Republican candidates have struggled to improve their standing with Hispanic voters, women and African-Americans. But as the campaign unfolds, Republicans are far outpacing Democrats in exploiting the world of “super PACs,” which, unlike candidates’ own campaigns, can raise unlimited sums from any donor, and which have so far amassed the bulk of the money in the election.

The 158 families each contributed $250,000 or more in the campaign through June 30, according to the most recent available Federal Election Commission filings and other data, while an additional 200 families gave more than $100,000. Together, the two groups contributed well over half the money in the presidential election -- the vast majority of it supporting Republicans.
And it goes on from there, noting that many of these elitist of the elite live in the same communities, run in the same social circles, and truly believe they are special individuals deserving of better treatment (which makes you wonder why they need to pay off politicians to protect their position and give them more advantages if they're truly that special).

I was tipped off to this amazing story in this weekend's New York Times by the great Charlie Pierce, who wrote about it in his Esquire Politics column today, and Charlie also noted the silence of the Sunday talk shows on this story the day after it came out. It's almost like those in the corporate media depend on campaign ads from the SuperPacs set up by the super-rich described in this article, and therefore they don't want to give attention to the ridiculous levels of influence these handful of families have on our political process and the policies that exist as a result. Almost....
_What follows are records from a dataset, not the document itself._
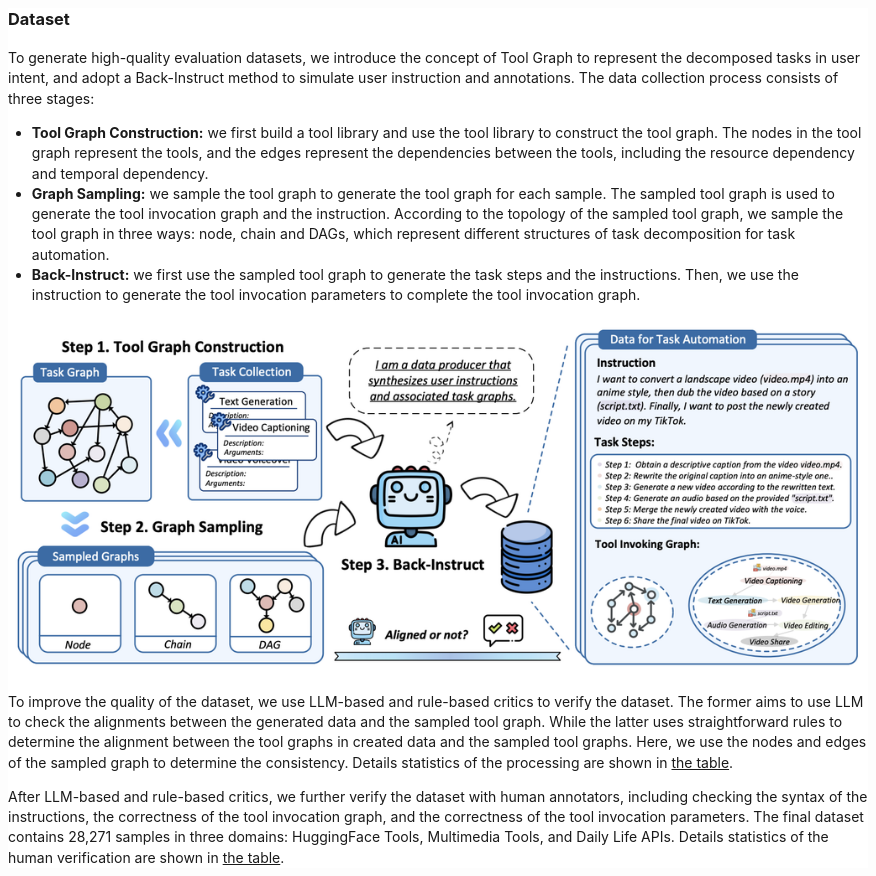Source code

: 
### Dataset

To generate high-quality evaluation datasets, we introduce the concept of Tool Graph to represent the decomposed tasks in user intent, and adopt a Back-Instruct method to simulate user instruction and annotations. The data collection process consists of three stages:

+ **Tool Graph Construction:** we first build a tool library and use the tool library to construct the tool graph. The nodes in the tool graph represent the tools, and the edges represent the dependencies between the tools, including the resource dependency and temporal dependency.
+ **Graph Sampling:** we sample the tool graph to generate the tool graph for each sample. The sampled tool graph is used to generate the tool invocation graph and the instruction. According to the topology of the sampled tool graph, we sample the tool graph in three ways: node, chain and DAGs, which represent different structures of task decomposition for task automation.
+ **Back-Instruct:** we first use the sampled tool graph to generate the task steps and the instructions. Then, we use the instruction to generate the tool invocation parameters to complete the tool invocation graph. 

<p align="center">
<img width="100%" alt="image" src="./assets/backinstruct.png">    
</p>

To improve the quality of the dataset, we use LLM-based and rule-based critics to verify the dataset. The former aims to use LLM to check the alignments between the generated data and the sampled tool graph. While the latter uses straightforward rules to determine the alignment between the tool graphs in created data and the sampled tool graphs. Here, we use the nodes and edges of the sampled graph to determine the consistency. Details statistics of the processing are shown in [the table](#LLM-based-and-Rule-based-Critics).

After LLM-based and rule-based critics, we further verify the dataset with human annotators, including checking the syntax of the instructions, the correctness of the tool invocation graph, and the correctness of the tool invocation parameters. The final dataset contains 28,271 samples in three domains: HuggingFace Tools, Multimedia Tools, and Daily Life APIs. Details statistics of the human verification are shown in [the table](#Human-Verification).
Pierce also reminds us of the absurdity of the reasoning behind the Citizens United decision, which allowed these SuperPACs under the theory that they were "independent" from individual candidates.
This is the only piece written so far on the 2016 elections that actually matters, because it makes clear and plain the fact that almost everything else written or broadcast on the subject resides in some vague narrative shadowland between fairy tales and theater criticism. And it also is a ringing tribute to the profound wisdom of Justice Anthony Kennedy who, as we never should forget, reassured us that:

"Independent expenditures do not lead to, or create the appearance of,​ quid pro quo corruption."
Noooooo, of course not. Scott Walker didn't drop out of the presidential race because he was losing donors right and left, but because he wanted to set a good example for the rest of the GOP, riiiight? And the Wisconsin Club for Growth shelled out $167,000 to help Rebecca Bradley win a Milwaukee County judgeship not because they wanted to help the Federalist Society hack advance in her career in the hopes that she would repay their favors after her buddy Scott Walker put her on the Wisconsin Supreme Court, but because they had a massive desire to guarantee fairness on the bench for their few dealings in Milwaukee County. Suuuuuure.

Anyone wonder why Robbin' Vos and the ALEC-owned WisGOPs in the State Legislature are having a hearing tomorrow on a bill that would do away with the independence of the Government Accountability Board and coordinate unlimited dark money to go toward "issues" in Wisconsin elections? After reading that New York Times article, you shouldn't have any questions at all, other than "Why aren't we breaking out the torches and pitchforks on these politicians and their scumbag puppetmasters?"